A investigação centrou-se nas células-tronco hematopoiéticas — as “fábricas” celulares que produzem glóbulos vermelhos, brancos e plaquetas. Com o tempo, essas células perdem diversidade e tornam-se menos eficazes.
É como se uma orquestra afinada fosse reduzida a um único instrumento desafinado. Resultado? Um sistema imunitário mais frágil e inflamações persistentes.
Como os cientistas chegaram a esta conclusão?
Recorrendo a técnicas de análise molecular avançadas, os investigadores rastrearam alterações no DNA das células sanguíneas. Descobriram marcas químicas — chamadas metilações — que funcionam como códigos de barras epigenéticos, permitindo identificar a origem de cada célula.

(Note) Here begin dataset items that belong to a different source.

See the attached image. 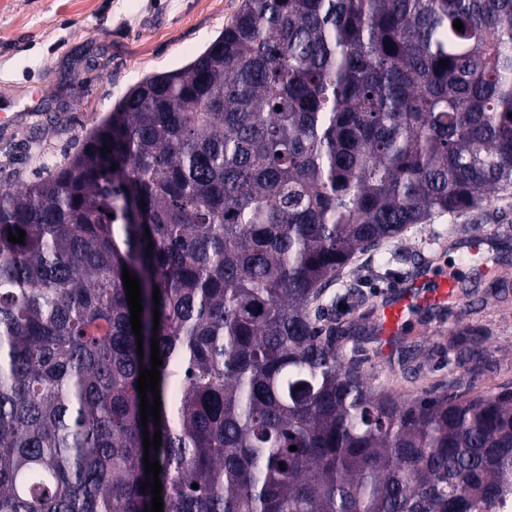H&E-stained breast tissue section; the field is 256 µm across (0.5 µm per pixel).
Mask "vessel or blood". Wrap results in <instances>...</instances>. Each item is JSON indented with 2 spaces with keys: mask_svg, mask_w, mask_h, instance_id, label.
Wrapping results in <instances>:
<instances>
[{
  "mask_svg": "<svg viewBox=\"0 0 512 512\" xmlns=\"http://www.w3.org/2000/svg\"><path fill=\"white\" fill-rule=\"evenodd\" d=\"M458 287L455 273L438 272L428 266L400 283L379 309L378 334L383 340L381 355H388V340L399 333L412 308L418 305L434 309L446 307L456 297Z\"/></svg>",
  "mask_w": 512,
  "mask_h": 512,
  "instance_id": "1",
  "label": "vessel or blood"
}]
</instances>
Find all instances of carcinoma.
<instances>
[{"mask_svg": "<svg viewBox=\"0 0 512 512\" xmlns=\"http://www.w3.org/2000/svg\"><path fill=\"white\" fill-rule=\"evenodd\" d=\"M511 190L512 0H241L195 60L0 189V512H151L157 429L163 512H492L512 383L376 384L375 310L342 326L319 301L356 254ZM485 337L448 331L471 375Z\"/></svg>", "mask_w": 512, "mask_h": 512, "instance_id": "1", "label": "carcinoma"}]
</instances>
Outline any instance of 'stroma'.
<instances>
[{
  "instance_id": "stroma-1",
  "label": "stroma",
  "mask_w": 512,
  "mask_h": 512,
  "mask_svg": "<svg viewBox=\"0 0 512 512\" xmlns=\"http://www.w3.org/2000/svg\"><path fill=\"white\" fill-rule=\"evenodd\" d=\"M240 0H0V187L32 181L43 160L76 152L95 121L106 117L126 90L152 73L190 62L233 19ZM486 234L499 238L498 266L512 274V196H496L467 216H444L405 231L391 251L431 259L462 283L486 288L471 267L456 262L444 244ZM372 254L335 282L334 292L356 287L365 297H385L411 269L395 262L382 278L367 276ZM488 329L485 346L498 372L477 381L480 391L512 383V299L496 307L454 306L446 320L421 327L410 390L463 376L440 335L456 320Z\"/></svg>"
}]
</instances>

Com esses dados, traçaram uma verdadeira árvore genealógica do sangue. Conclusão: após os 60 anos, a maior parte dos glóbulos vermelhos provém de um número muito reduzido de células-tronco “dominantes”, ao contrário do que acontece na juventude, quando a produção é mais diversa e equilibrada.

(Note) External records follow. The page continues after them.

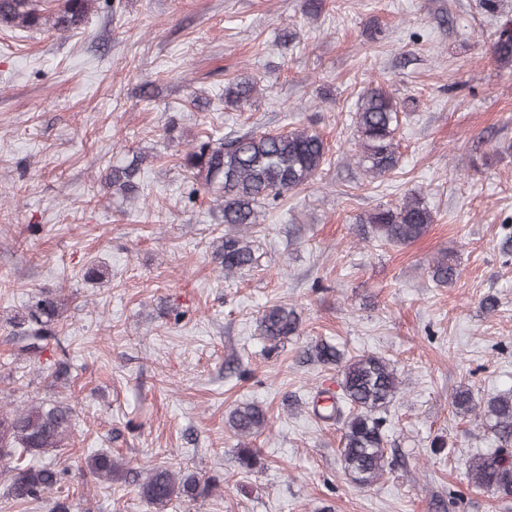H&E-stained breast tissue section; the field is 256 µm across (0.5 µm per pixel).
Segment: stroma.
<instances>
[{
  "mask_svg": "<svg viewBox=\"0 0 512 512\" xmlns=\"http://www.w3.org/2000/svg\"><path fill=\"white\" fill-rule=\"evenodd\" d=\"M100 0L70 33L0 27V408L66 400L79 418L48 457L71 469L73 512H149L136 485L82 470L97 451L131 467L217 475L206 500L166 512H512L476 489L467 462L491 448L451 400L512 389V67L491 38L512 0ZM260 81L254 105L225 108L224 85ZM415 100L389 176L356 164L353 122L369 82ZM159 94L140 99L142 83ZM315 125L329 147L317 179L257 212V267L225 278L212 260L227 233L214 196L180 167L198 136ZM134 152L151 156L144 196L129 204L104 176ZM435 221L406 246L362 239L356 219L411 192ZM455 256L453 284L428 265ZM104 276L88 280L87 264ZM67 307L69 370L51 381L17 356L8 318L40 290ZM499 306L487 312L486 297ZM285 303L301 333L270 352L264 307ZM324 341L346 355L390 359L401 395L384 415L393 468L358 488L339 460L340 431L309 402L337 390L335 369L303 362ZM255 401L266 430L243 441L226 425ZM257 449L245 471L237 450Z\"/></svg>",
  "mask_w": 512,
  "mask_h": 512,
  "instance_id": "stroma-1",
  "label": "stroma"
}]
</instances>
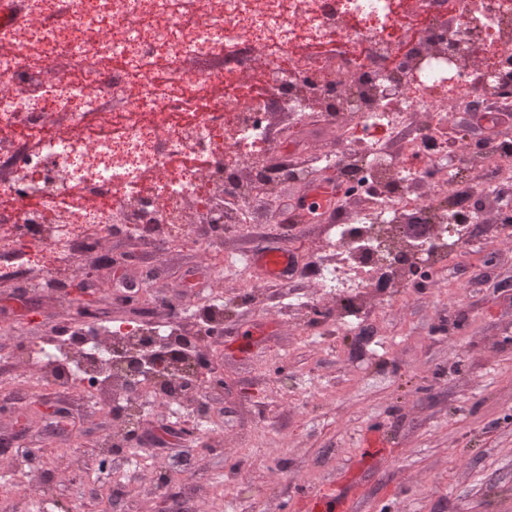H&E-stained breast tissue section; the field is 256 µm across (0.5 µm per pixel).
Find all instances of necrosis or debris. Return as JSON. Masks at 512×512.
Instances as JSON below:
<instances>
[{"label": "necrosis or debris", "mask_w": 512, "mask_h": 512, "mask_svg": "<svg viewBox=\"0 0 512 512\" xmlns=\"http://www.w3.org/2000/svg\"><path fill=\"white\" fill-rule=\"evenodd\" d=\"M27 26L0 24V284L34 272L62 287L115 238L206 259L208 282L149 326H73L48 338L25 319L6 327L0 385L23 380L79 391L112 419L96 468L78 467L73 505L95 485L152 494L168 460L129 447L160 412L197 441L221 435L218 385L196 366L203 336L224 324L231 281L250 295L246 253L225 237L307 220L327 225L308 282L287 295L307 335L371 336L377 313L471 248L473 229L512 241V0H25ZM491 122L488 141L438 135L453 114ZM310 193L280 213V188ZM0 465L28 512H55L42 493L57 466L34 448Z\"/></svg>", "instance_id": "necrosis-or-debris-1"}]
</instances>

Esse “monopólio celular” pode tornar o sangue menos resiliente e mais vulnerável ao que os cientistas chamam de inflammaging — uma inflamação crônica e silenciosa que acelera o envelhecimento do organismo. Quando o sistema imunitário entra em alerta constante, o desgaste dos tecidos aumenta.
Existe forma de atrasar o envelhecimento do sangue?
Ainda não há uma solução para travar este processo. No entanto, os cientistas já investigam formas de preservar a diversidade das células-tronco ao longo do tempo. Até lá, a recomendação é clara: viver de forma saudável.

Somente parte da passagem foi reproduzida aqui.